Hello,
we are building very large indexes (> 1 million records).
Input are XML files / streams of XML-files using -S prog -i stdin.
We thought that we can reduce the size of the swish-e index in using
MetaNames. Normally we are using UndefinedMetaTags auto.
We believed that only strings found in XML elements
which are declared by MetaNames will used for indexing.
But swish-e is always indexing all words in all XML elements
(see below).
Is MetaNames really only to limit the search to just the words
contained in that META name?
Is there a way to prevent words from being used for the index by swish-e?
Or do we have to exclude these XML elements from the input files?

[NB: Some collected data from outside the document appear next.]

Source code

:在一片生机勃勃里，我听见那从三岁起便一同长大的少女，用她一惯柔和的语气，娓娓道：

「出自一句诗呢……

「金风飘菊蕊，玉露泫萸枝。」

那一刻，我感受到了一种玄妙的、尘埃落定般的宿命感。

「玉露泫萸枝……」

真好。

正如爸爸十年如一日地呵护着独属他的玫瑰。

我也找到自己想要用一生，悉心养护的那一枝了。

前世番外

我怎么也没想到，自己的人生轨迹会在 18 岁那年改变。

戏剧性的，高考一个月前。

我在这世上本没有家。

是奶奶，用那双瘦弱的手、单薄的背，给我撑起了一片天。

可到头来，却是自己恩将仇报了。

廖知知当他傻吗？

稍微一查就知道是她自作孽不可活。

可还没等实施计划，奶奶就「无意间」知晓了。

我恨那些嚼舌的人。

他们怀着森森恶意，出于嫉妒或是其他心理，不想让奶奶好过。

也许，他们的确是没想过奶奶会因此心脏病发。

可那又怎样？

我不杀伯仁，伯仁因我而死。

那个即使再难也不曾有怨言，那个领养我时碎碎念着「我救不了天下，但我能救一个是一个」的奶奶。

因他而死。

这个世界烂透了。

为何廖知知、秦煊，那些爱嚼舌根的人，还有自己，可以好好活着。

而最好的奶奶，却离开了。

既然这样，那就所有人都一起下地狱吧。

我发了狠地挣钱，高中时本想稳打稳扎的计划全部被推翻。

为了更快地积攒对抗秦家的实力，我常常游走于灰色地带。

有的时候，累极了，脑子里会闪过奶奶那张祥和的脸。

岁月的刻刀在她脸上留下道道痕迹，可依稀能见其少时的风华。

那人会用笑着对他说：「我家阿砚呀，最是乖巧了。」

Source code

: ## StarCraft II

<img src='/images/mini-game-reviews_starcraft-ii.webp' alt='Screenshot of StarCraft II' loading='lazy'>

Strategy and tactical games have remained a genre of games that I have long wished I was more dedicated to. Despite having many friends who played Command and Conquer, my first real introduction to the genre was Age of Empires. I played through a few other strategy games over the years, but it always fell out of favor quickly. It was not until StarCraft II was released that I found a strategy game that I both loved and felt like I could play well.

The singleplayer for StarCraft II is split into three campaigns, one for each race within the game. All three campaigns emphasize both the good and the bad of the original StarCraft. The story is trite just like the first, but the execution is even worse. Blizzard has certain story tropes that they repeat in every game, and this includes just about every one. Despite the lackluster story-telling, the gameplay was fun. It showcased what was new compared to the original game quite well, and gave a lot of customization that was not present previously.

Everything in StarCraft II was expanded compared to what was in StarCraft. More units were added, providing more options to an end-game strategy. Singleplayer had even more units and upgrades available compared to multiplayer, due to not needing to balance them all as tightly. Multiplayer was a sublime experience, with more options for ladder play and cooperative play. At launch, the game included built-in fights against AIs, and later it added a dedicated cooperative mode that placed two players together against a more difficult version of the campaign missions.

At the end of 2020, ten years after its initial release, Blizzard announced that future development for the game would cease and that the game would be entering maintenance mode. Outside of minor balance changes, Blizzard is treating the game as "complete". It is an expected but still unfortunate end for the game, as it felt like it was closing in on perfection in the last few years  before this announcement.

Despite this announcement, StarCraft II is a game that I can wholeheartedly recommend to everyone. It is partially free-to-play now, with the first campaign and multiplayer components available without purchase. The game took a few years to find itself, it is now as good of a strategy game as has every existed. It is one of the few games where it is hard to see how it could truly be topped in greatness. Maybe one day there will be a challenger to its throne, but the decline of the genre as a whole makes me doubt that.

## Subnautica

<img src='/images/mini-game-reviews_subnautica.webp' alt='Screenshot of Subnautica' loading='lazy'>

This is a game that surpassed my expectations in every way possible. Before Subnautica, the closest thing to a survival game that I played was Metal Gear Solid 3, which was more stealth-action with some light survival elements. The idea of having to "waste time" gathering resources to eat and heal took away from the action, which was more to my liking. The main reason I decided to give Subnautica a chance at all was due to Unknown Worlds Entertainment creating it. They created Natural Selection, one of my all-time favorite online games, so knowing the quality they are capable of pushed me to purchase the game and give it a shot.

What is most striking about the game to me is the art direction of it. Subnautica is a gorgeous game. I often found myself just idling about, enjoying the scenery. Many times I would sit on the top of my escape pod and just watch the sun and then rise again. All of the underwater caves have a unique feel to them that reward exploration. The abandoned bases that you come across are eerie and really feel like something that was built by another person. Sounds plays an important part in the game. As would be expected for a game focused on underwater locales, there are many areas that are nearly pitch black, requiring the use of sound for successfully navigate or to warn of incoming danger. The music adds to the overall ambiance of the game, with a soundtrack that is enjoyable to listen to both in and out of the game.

Thanks a lot in advance to all people who develop(ed) this wonderful
easy to use and extremly fast tool.
Bye, Uwe
------------------------------------------------------------------
Uwe Dierolf
University of Karlsruhe - University Library
P.O.Box 6920, 76049 Karlsruhe, Germany
phone(fax) : 49/721/608-6076(4886)
www : http://www.ubka.uni-karlsruhe.de/dierolf/
------------------------------------------------------------------
xml-records in separate files
-----------------------------
1.xml
-----
<record>
<id>1</id>
<string>record1</string>
</record>
2.xml
-----
<record>
<id>2</id>
<string>record2</string>
</record>
conf file
---------
IndexDir .
IndexOnly .xml
IndexContents XML2 .xml
IndexFile ./test.index
IndexReport 1
FuzzyIndexingMode None
WordCharacters 0123456789abcdefghijklmnopqrstuvwxyz
BeginCharacters 0123456789abcdefghijklmnopqrstuvwxyz
EndCharacters 0123456789abcdefghijklmnopqrstuvwxyz
MetaNames string
PropertyNames string
index creation: swish-e -c conf
-------------------------------
Indexing Data Source: "File-System"
Indexing "."
Removing very common words...
no words removed.
Writing main index...
Sorting words ...
Sorting 4 words alphabetically
Writing header ...
Writing index entries ...
Writing word text: Complete
Writing word hash: Complete
Writing word data: Complete
4 unique words indexed.
5 properties sorted.
2 files indexed. 126 total bytes. 4 total words.
Elapsed time: 00:00:00 CPU time: 00:00:00
Indexing done!
indexed words: swish-e -f test.index -T INDEX_WORDS_META
---------------------------------------------------------
-----> WORD INFO in index test.index <-----
1 1
2 1
record1 10
record2 10
Received on Tue Dec 14 01:53:49 2004